■ Task statement ■
Pull every line that includes the word "Vermont" from the data.

(Collected data)

---*---

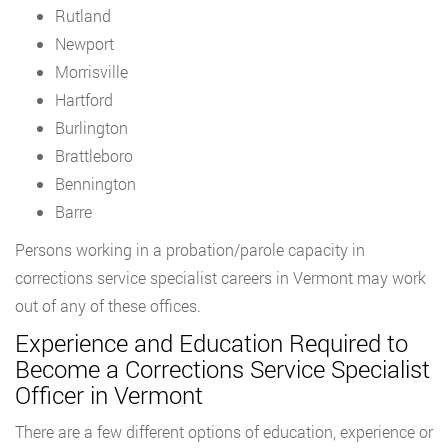
Rutland
Newport
Morrisville
Hartford
Burlington
Brattleboro
Bennington
Barre
Persons working in a probation/parole capacity in
corrections service specialist careers in Vermont may work
out of any of these offices.
Experience and Education Required to
Become a Corrections Service Specialist
Officer in Vermont
There are a few different options of education, experience or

---*---

■ Answer area ■
corrections service specialist careers in Vermont may work
Officer in Vermont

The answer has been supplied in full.